恋かもしれない
「や、ごめんなさいっ」

立ちあがって急いで拾おうとする私を止めた岩田さんが店員さんを呼んでいる。

落ちたトーストを片付け、新しいのをお持ちしましょうと言う店員さんに断り、椅子に座りなおした。

岩田さんはテーブルの上にころんと転がってるゆで卵を取って、どうぞと渡してくれた。

その少しひび割れた殻をじっと見ていると、唐沢さんが終了時間になりましたと知らせにきた。もう一時間も経ったのだ。

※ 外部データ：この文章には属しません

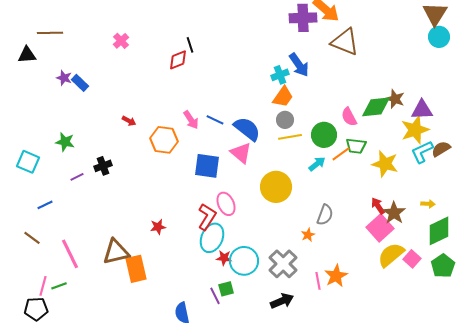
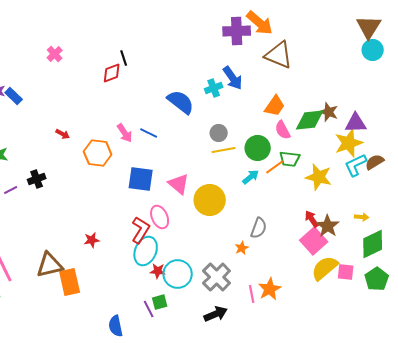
orange trapezoid: (283, 97) -> (275, 106), moved
blue semicircle: (247, 129) -> (181, 102), moved
pink triangle: (241, 153) -> (179, 184), moved
pink square: (412, 259) -> (346, 272), turned -36

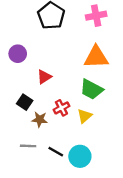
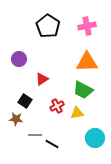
yellow triangle: (85, 116) -> (77, 113), turned 32
brown star: (40, 119) -> (16, 119), moved
gray line: (28, 146) -> (35, 135), moved
cyan circle: (80, 156) -> (95, 138), moved

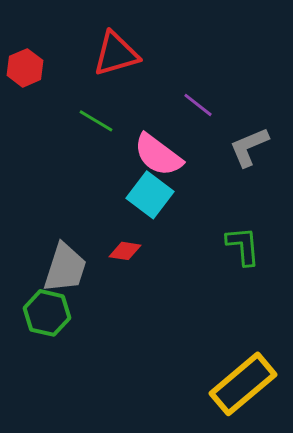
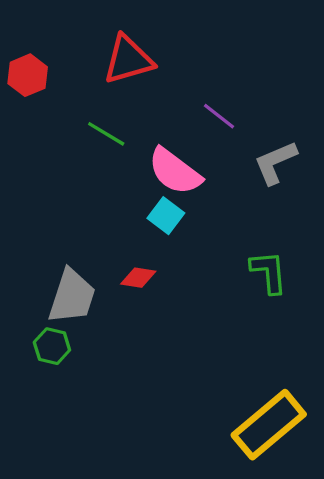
cyan square: (150, 195) -> (166, 216), size x0.7
green hexagon: (47, 313) -> (52, 346), size x0.7

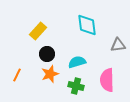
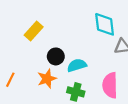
cyan diamond: (87, 25) -> (105, 24), moved
black circle: (47, 54) -> (56, 56), moved

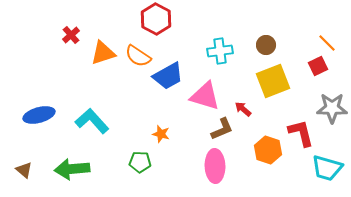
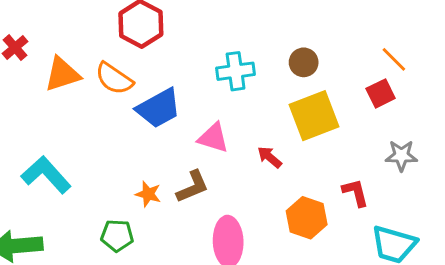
pink triangle: (205, 96) -> (213, 138), size x0.7
gray star: (332, 108) -> (401, 156), size x0.7
brown L-shape: (222, 129) -> (193, 187), moved
red L-shape: (301, 133) -> (355, 193), size x0.7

唐沢さんがレジをして領収書をもらうのを待ってから外に出る。

カーッと照りつける日差しが来た時よりも強烈で、あまりの眩しさに目を細めた。

「じゃあ、綾瀬さん。また佐藤の方からご連絡いたしますので、それまでお待ちください。今日はお疲れさまでした」

「はい、お疲れさまでした」

唐沢さんと岩田さんはこれからLサポートに行って話をするのだと言う。

二人に別れを言って家に向かう。

「また、失敗しちゃった……今回も駄目かな。どうしてこうドジなんだろう」

しょんぼりしてとぼとぼと歩いて家に帰りついた頃には日焼けして、肌が赤くなっていた。

ショールを羽織っていたのに、日焼け止めも効かないなんて、今日はすごく日差しが強かったのだ。